'''
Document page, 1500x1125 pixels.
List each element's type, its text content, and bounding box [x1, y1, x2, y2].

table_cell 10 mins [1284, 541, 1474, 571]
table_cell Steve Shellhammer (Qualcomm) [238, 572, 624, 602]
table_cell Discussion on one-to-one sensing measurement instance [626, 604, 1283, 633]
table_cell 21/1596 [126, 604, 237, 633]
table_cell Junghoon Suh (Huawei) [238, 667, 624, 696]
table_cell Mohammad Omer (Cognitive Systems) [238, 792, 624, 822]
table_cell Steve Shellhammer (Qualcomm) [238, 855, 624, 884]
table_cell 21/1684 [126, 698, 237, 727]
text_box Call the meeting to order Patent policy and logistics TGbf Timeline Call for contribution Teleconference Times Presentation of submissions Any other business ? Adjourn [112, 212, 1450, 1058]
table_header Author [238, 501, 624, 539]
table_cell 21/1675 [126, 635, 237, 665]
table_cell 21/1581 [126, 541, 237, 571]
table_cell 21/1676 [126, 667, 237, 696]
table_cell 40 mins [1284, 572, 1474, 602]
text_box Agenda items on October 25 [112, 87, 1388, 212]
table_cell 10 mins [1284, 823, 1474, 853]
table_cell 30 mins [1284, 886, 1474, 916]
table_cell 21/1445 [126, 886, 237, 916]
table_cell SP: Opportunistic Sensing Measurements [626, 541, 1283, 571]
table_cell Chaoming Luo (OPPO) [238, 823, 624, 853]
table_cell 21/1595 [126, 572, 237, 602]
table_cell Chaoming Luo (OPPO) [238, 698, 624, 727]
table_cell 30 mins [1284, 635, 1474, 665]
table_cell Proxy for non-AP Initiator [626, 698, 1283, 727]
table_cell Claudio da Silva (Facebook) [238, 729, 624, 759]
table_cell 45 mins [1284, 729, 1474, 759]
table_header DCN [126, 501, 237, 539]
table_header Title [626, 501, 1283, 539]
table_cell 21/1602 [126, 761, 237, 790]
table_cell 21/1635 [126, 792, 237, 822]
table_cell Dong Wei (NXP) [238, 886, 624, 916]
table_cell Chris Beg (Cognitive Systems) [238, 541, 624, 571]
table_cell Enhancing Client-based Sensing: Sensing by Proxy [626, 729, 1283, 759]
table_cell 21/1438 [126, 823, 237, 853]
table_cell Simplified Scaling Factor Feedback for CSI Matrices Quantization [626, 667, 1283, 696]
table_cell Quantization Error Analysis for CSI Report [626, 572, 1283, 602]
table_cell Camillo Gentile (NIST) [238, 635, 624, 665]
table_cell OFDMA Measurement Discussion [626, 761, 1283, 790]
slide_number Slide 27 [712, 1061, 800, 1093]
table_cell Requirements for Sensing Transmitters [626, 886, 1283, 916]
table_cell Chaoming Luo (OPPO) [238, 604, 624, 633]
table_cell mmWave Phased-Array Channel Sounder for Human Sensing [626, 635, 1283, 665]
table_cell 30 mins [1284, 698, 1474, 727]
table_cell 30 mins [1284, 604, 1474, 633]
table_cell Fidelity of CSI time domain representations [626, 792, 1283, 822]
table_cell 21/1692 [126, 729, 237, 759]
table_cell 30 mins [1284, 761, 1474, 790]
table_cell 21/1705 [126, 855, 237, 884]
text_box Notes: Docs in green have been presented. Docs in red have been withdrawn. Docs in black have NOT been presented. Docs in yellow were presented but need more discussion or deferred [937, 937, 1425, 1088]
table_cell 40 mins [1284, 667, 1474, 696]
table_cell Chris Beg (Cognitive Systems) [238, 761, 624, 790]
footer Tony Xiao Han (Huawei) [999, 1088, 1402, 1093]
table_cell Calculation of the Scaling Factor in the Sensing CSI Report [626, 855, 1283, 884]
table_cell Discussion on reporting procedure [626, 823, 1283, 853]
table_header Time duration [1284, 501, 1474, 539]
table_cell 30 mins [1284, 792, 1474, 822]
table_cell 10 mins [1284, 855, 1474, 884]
'''
- **TASK STATEMENT**: How many lines of the records contain "Scaling"? Answer with the number only.

- **SOLVED EXERCISE**: 2